Description: This 1843 "circular" letter to the United States Consuls in England and Europe, is boldly signed by American statesman and orator, Daniel Webster, and introduces “the Revd. Charles C. Beatty, of Steubenville, Ohio, who leaves the United States, in a short time to make a tour of pleasure in Europe, with his family.”
Daniel Webster (1782-1852) was a representative to Congress from New Hampshire (1813-1817) and Massachusetts (1823-1827). He also served as a U.S. Senator from Massachusetts from 1827 to 1841. Webster gained nationwide fame in 1830 for his opposition to the principle of Nullification and in 1850 for his arguments for excluding slavery from the territories.

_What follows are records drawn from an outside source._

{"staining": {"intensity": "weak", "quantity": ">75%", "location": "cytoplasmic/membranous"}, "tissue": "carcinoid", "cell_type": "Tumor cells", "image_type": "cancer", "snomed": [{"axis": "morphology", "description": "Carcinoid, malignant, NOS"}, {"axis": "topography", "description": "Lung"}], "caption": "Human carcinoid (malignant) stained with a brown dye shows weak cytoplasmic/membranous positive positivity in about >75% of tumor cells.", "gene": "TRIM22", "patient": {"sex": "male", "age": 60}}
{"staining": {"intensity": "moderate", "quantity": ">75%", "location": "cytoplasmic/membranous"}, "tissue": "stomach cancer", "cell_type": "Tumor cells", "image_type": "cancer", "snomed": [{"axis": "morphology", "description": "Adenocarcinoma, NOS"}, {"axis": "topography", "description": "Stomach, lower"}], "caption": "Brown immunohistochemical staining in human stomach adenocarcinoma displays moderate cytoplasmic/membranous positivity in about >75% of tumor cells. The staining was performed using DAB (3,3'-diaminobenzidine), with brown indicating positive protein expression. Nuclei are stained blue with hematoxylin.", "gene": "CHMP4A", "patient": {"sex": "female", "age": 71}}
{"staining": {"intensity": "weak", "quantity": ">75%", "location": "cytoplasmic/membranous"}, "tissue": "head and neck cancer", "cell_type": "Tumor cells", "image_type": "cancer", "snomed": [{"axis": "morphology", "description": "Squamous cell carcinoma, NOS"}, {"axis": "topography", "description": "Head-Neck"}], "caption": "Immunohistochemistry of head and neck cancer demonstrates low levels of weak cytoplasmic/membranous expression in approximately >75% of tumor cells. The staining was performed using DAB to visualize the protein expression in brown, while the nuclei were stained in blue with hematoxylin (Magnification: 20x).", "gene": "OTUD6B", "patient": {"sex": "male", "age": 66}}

His powerful oratory on these principles impressed a young Abraham Lincoln while he was still living in New Salem, Illinois. When Webster gave a speech in Springfield in 1837, Lincoln very likely was present. There is no record that Lincoln actually met Webster, though nevertheless, Lincoln favorably invoked the name of Daniel Webster in many of his speeches at Whig rallies, particularly in the Lincoln-Douglas debates of 1858, as well as in his first Inaugural Address as President. Webster remained active in politics until his death. Webster was an unsuccessful Whig candidate for the presidency in 1836, was appointed Secretary of State (1841-1843) under Harrison and Tyler, again was elected as United States Senator (1845-1850), and finally as Secretary of State in the Fillmore administration (1850-1852).
The Reverend Charles Clinton Beatty (1800-1882) was a Presbyterian minister and academic philanthropist who, along with his wife Hetty Elizabeth Beatty, founded the Steubenville Female Seminary in 1829. He also orchestrated the combination of Washington College and Jefferson College to form Washington & Jefferson College in 1865 and served as a trustee for the school until his death in 1882.
11 3/8” x 7 3/8”. Item #A00837.
Condition: Fold lines, mounting remnants on verso, small tear repaired with archival tissue at top edge, a few errant marks, otherwise in good condition with a clear, bold signature.